== WHAT TO DO ==
Transcribe the records word for word, leaving nothing out.

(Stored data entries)
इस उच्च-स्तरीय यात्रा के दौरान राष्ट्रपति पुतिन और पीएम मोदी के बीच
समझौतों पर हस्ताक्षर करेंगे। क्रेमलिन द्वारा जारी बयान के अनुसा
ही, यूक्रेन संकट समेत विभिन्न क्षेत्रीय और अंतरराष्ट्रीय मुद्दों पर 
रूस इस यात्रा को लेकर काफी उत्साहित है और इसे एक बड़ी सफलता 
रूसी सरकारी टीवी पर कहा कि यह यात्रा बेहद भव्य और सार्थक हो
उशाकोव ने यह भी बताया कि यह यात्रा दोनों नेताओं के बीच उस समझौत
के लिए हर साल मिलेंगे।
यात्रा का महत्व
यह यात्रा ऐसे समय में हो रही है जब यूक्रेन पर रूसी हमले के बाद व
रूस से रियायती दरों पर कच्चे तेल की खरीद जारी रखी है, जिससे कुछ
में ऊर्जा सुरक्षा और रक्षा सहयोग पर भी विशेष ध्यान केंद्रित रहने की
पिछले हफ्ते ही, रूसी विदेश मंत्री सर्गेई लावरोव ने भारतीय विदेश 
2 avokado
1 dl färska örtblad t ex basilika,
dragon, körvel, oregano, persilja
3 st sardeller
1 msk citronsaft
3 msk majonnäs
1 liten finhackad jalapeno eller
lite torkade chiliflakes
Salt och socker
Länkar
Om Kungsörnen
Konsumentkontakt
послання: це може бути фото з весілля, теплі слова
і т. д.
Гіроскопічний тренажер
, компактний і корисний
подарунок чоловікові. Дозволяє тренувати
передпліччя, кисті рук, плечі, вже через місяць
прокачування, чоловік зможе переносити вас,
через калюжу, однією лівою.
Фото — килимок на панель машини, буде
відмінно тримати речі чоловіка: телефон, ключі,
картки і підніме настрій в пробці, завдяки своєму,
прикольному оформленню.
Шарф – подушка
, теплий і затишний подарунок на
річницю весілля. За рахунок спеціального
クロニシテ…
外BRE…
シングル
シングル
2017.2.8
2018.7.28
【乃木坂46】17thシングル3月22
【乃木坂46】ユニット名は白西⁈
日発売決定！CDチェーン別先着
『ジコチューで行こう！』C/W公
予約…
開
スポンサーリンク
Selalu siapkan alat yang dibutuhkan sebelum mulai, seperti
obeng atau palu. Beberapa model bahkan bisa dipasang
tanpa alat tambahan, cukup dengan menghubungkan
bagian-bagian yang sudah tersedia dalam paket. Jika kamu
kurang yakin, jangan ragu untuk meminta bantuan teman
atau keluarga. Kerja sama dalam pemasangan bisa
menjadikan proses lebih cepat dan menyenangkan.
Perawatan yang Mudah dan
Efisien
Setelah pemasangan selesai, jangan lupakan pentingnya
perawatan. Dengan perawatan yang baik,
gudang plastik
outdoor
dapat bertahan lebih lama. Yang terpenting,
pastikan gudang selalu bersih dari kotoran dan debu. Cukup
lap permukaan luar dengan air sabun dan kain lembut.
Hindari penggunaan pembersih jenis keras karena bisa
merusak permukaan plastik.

== REPLY TO THE EXERCISE ==
इस उच्च-स्तरीय यात्रा के दौरान राष्ट्रपति पुतिन और पीएम मोदी के बीच
समझौतों पर हस्ताक्षर करेंगे। क्रेमलिन द्वारा जारी बयान के अनुसा
ही, यूक्रेन संकट समेत विभिन्न क्षेत्रीय और अंतरराष्ट्रीय मुद्दों पर 
रूस इस यात्रा को लेकर काफी उत्साहित है और इसे एक बड़ी सफलता 
रूसी सरकारी टीवी पर कहा कि यह यात्रा बेहद भव्य और सार्थक हो
उशाकोव ने यह भी बताया कि यह यात्रा दोनों नेताओं के बीच उस समझौत
के लिए हर साल मिलेंगे।
यात्रा का महत्व
यह यात्रा ऐसे समय में हो रही है जब यूक्रेन पर रूसी हमले के बाद व
रूस से रियायती दरों पर कच्चे तेल की खरीद जारी रखी है, जिससे कुछ
में ऊर्जा सुरक्षा और रक्षा सहयोग पर भी विशेष ध्यान केंद्रित रहने की
पिछले हफ्ते ही, रूसी विदेश मंत्री सर्गेई लावरोव ने भारतीय विदेश 
2 avokado
1 dl färska örtblad t ex basilika,
dragon, körvel, oregano, persilja
3 st sardeller
1 msk citronsaft
3 msk majonnäs
1 liten finhackad jalapeno eller
lite torkade chiliflakes
Salt och socker
Länkar
Om Kungsörnen
Konsumentkontakt
послання: це може бути фото з весілля, теплі слова
і т. д.
Гіроскопічний тренажер
, компактний і корисний
подарунок чоловікові. Дозволяє тренувати
передпліччя, кисті рук, плечі, вже через місяць
прокачування, чоловік зможе переносити вас,
через калюжу, однією лівою.
Фото — килимок на панель машини, буде
відмінно тримати речі чоловіка: телефон, ключі,
картки і підніме настрій в пробці, завдяки своєму,
прикольному оформленню.
Шарф – подушка
, теплий і затишний подарунок на
річницю весілля. За рахунок спеціального
クロニシテ…
外BRE…
シングル
シングル
2017.2.8
2018.7.28
【乃木坂46】17thシングル3月22
【乃木坂46】ユニット名は白西⁈
日発売決定！CDチェーン別先着
『ジコチューで行こう！』C/W公
予約…
開
スポンサーリンク
Selalu siapkan alat yang dibutuhkan sebelum mulai, seperti
obeng atau palu. Beberapa model bahkan bisa dipasang
tanpa alat tambahan, cukup dengan menghubungkan
bagian-bagian yang sudah tersedia dalam paket. Jika kamu
kurang yakin, jangan ragu untuk meminta bantuan teman
atau keluarga. Kerja sama dalam pemasangan bisa
menjadikan proses lebih cepat dan menyenangkan.
Perawatan yang Mudah dan
Efisien
Setelah pemasangan selesai, jangan lupakan pentingnya
perawatan. Dengan perawatan yang baik,
gudang plastik
outdoor
dapat bertahan lebih lama. Yang terpenting,
pastikan gudang selalu bersih dari kotoran dan debu. Cukup
lap permukaan luar dengan air sabun dan kain lembut.
Hindari penggunaan pembersih jenis keras karena bisa
merusak permukaan plastik.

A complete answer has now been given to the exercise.